One of the central themes in F. Tyutchev's lyrics was the theme of love. Love for him is “both bliss and hopelessness,” a tense, tragic feeling that brings suffering and happiness to a person, a “fatal duel” of two hearts. “A blissfully fatal feeling that requires the highest tension of mental strength, love became for the poet a prototype, a symbol of human existence in general. F. Tyutchev is not a singer of ideal love - he, like Nekrasov, writes about its “prose” and about the amazing metamorphosis of feelings: addiction to the most precious unexpectedly turns into torment. But with his lyrics he affirms high standards of relationships: it is important to understand your loved one, to look at yourself through his eyes, to live up to your entire life of hopes awakened by love, to be afraid of not only low, but even mediocre actions in relations with your loved one:

Oh, don’t bother me with a fair reproach!
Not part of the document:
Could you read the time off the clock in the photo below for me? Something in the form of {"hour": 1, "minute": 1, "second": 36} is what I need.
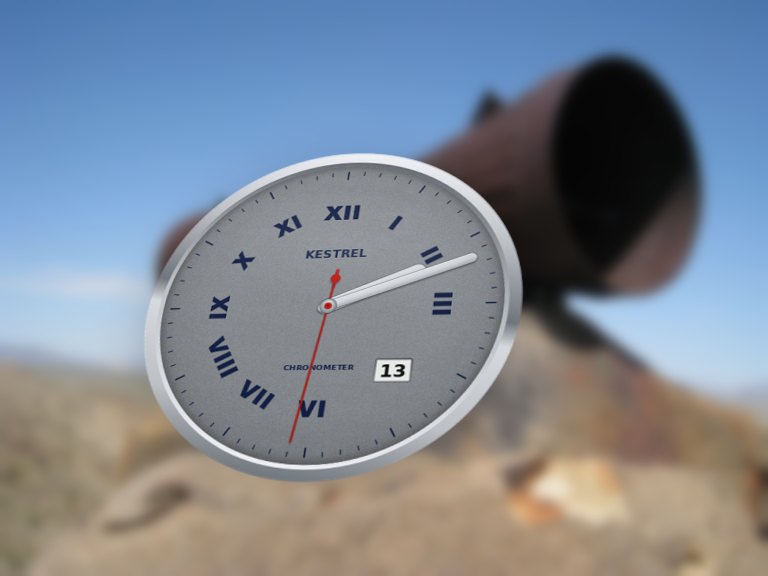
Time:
{"hour": 2, "minute": 11, "second": 31}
Believe me, of the two of us, yours is the most enviable:

You love sincerely and passionately, and I -

I look at you with jealous annoyance.

This poem belongs to the “Denisyevsky” cycle - a cycle of poems written by F. Tyutchev as a response to his romance with E. A. Denisyeva. In this poem you can see the poet’s torment because of this “illegal” love. In “Denisyev’s” poems, readers were presented with a suffering woman and a hero “without faith,” who, due to the prevailing life circumstances, felt ashamed of himself. The poet shudders before the emptiness of his own soul. First of all, F. Tyutchev was afraid of manifestations of selfishness, which he considered the disease of the century. In the poem “Oh, don’t bother me with a just reproach!..” the woman loves “sincerely and ardently,” and the man recognizes himself only as a “lifeless idol” of her soul. Thus, in the intimate lyrics of the late F. Tyutchev, the ethical pain sounded, so inherent in the advanced art of the 19th century. “Shame before oneself” turned out to be generated by pain for the fate of another person, pain for a woman who is paying with suffering for her reckless love. In the intimate lyrics of F. Tyutchev, a painful recognition of the incompatibility of beauty with the evil of existence is born. As V.I. Korovin said, “... in it [in Tyutchev’s love lyrics] the feeling of compassion for the woman he loves exceeds selfish desires and rises high above them.”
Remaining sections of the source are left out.